→ TASK GOAL
Everything from the line holding "Views of one" through the last line of the records should be repeated word for word, and pictures should be omitted.

→ EXERCISE DATA
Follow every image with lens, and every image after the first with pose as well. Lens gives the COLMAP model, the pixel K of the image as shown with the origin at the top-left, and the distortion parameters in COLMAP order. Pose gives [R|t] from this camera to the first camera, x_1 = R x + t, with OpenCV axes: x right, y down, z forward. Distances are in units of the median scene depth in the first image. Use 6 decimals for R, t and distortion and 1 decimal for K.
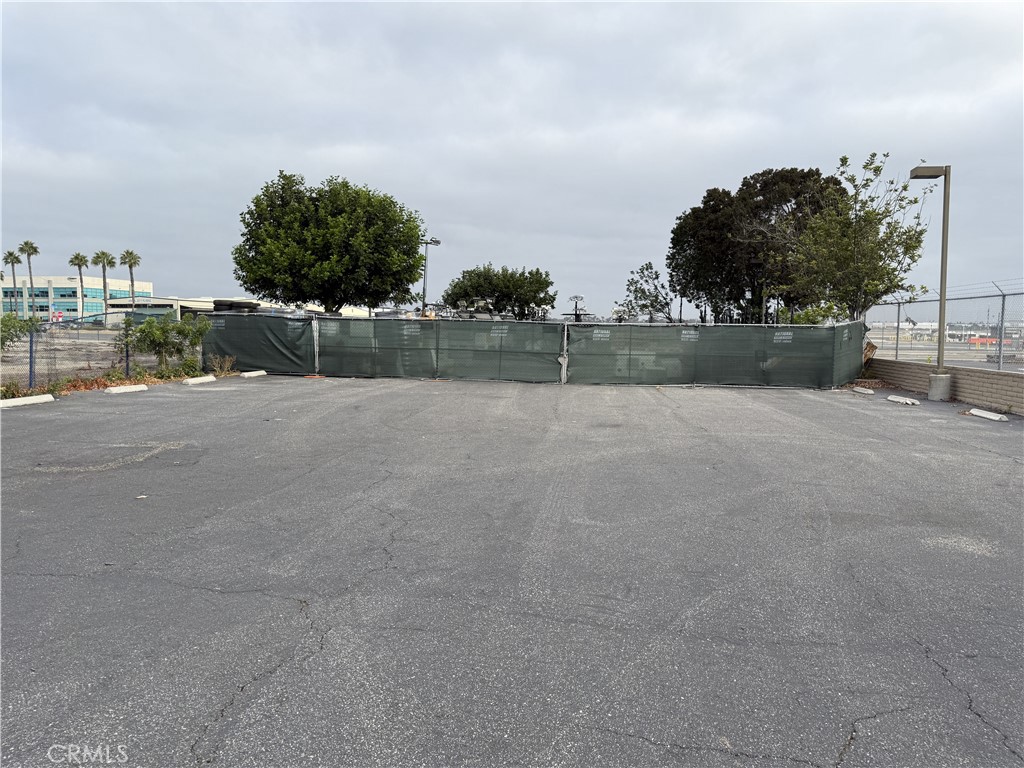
lens RADIAL K [[709.8, 0, 511.5], [0, 709.8, 383.2], [0, 0, 1]] dist [-0.002348, -0.006302]
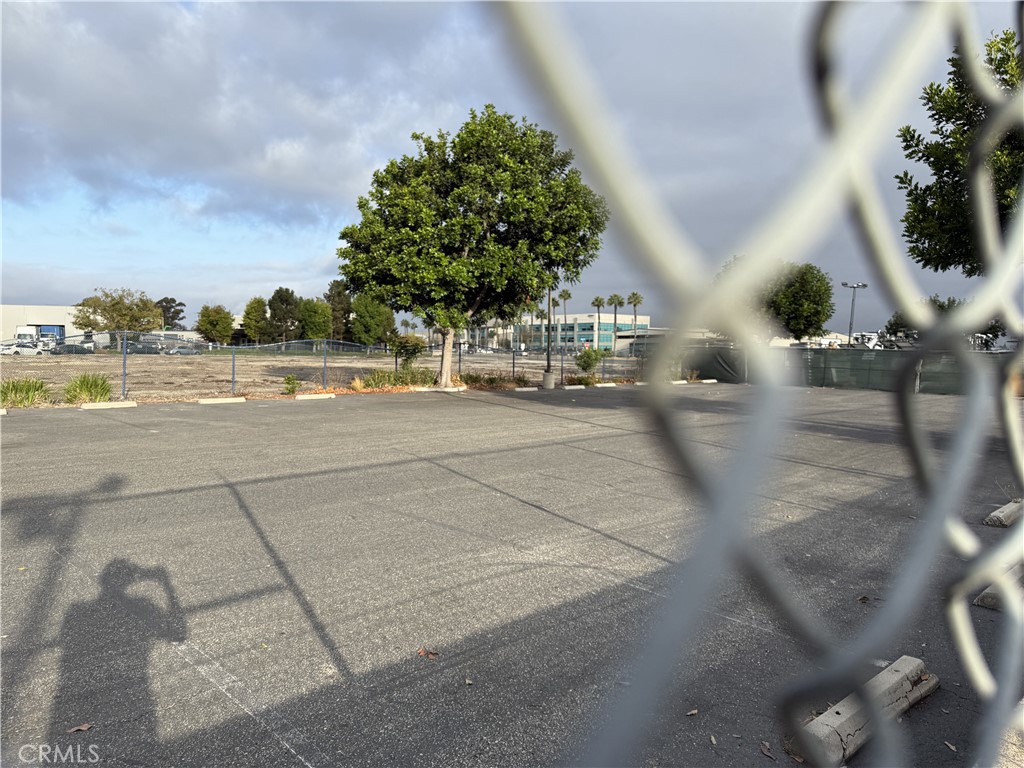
lens RADIAL K [[709.8, 0, 508.9], [0, 709.8, 383.7], [0, 0, 1]] dist [-0.002348, -0.006302]
pose [[0.790590, 0.022749, -0.611923, 0.146812], [-0.045362, 0.998740, -0.021477, 0.025313], [0.610663, 0.044738, 0.790626, -0.314237]]
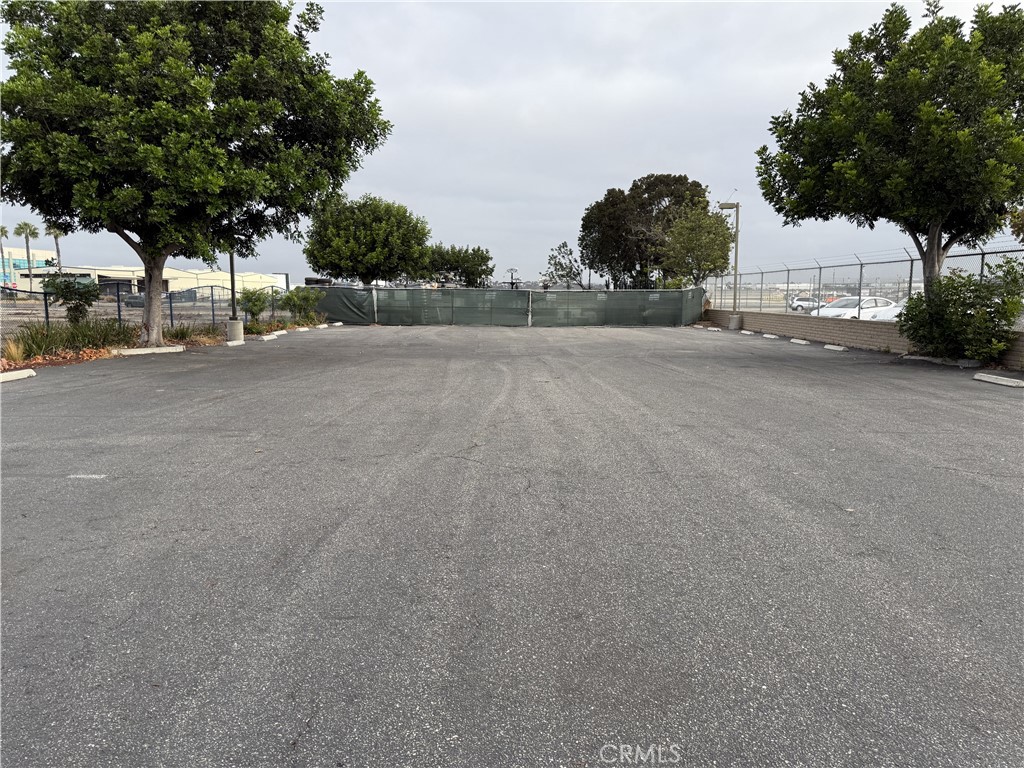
lens RADIAL K [[709.8, 0, 510.1], [0, 709.8, 386.4], [0, 0, 1]] dist [-0.002348, -0.006302]
pose [[0.990464, -0.028757, 0.134736, -0.095477], [0.021523, 0.998263, 0.054847, 0.023180], [-0.136079, -0.051424, 0.989362, -0.313502]]
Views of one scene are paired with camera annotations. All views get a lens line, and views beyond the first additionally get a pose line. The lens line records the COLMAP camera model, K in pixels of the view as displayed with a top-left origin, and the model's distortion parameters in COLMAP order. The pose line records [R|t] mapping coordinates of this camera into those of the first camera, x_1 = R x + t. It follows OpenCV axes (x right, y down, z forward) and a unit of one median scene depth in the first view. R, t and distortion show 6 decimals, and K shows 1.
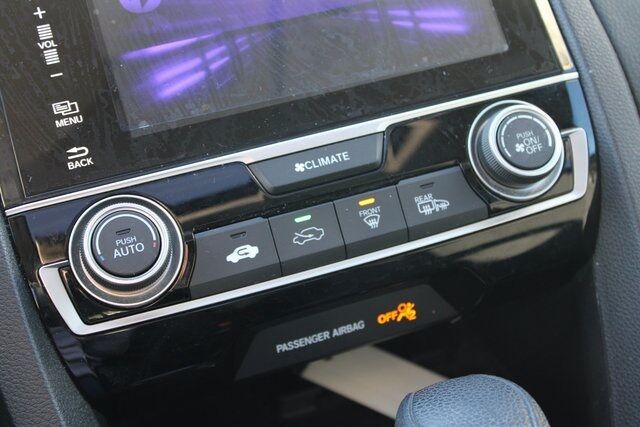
lens RADIAL K [[1038.7, 0, 320.0], [0, 1038.7, 213.5], [0, 0, 1]] dist [-0.020792, 0.037535]
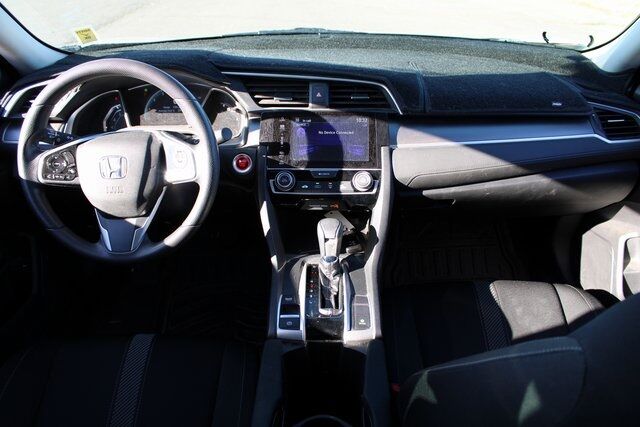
lens RADIAL K [[531.8, 0, 320.0], [0, 531.8, 213.5], [0, 0, 1]] dist [-0.143637, 0.114250]
pose [[0.929689, 0.276826, -0.242992, 0.693830], [-0.245601, 0.957512, 0.151164, -0.259612], [0.274513, -0.080856, 0.958178, -1.619655]]
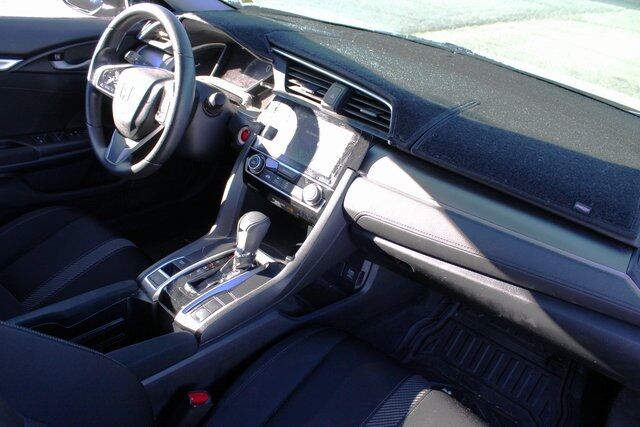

→ YOUR SOLUTION
Views of one scene are paired with camera annotations. All views get a lens line, and views beyond the first additionally get a pose line. The lens line records the COLMAP camera model, K in pixels of the view as displayed with a top-left origin, and the model's distortion parameters in COLMAP order. The pose line records [R|t] mapping coordinates of this camera into those of the first camera, x_1 = R x + t. It follows OpenCV axes (x right, y down, z forward) and a unit of one median scene depth in the first view. R, t and distortion show 6 decimals, and K shows 1.
lens RADIAL K [[1038.7, 0, 320.0], [0, 1038.7, 213.5], [0, 0, 1]] dist [-0.020792, 0.037535]
lens RADIAL K [[531.8, 0, 320.0], [0, 531.8, 213.5], [0, 0, 1]] dist [-0.143637, 0.114250]
pose [[0.929689, 0.276826, -0.242992, 0.693830], [-0.245601, 0.957512, 0.151164, -0.259612], [0.274513, -0.080856, 0.958178, -1.619655]]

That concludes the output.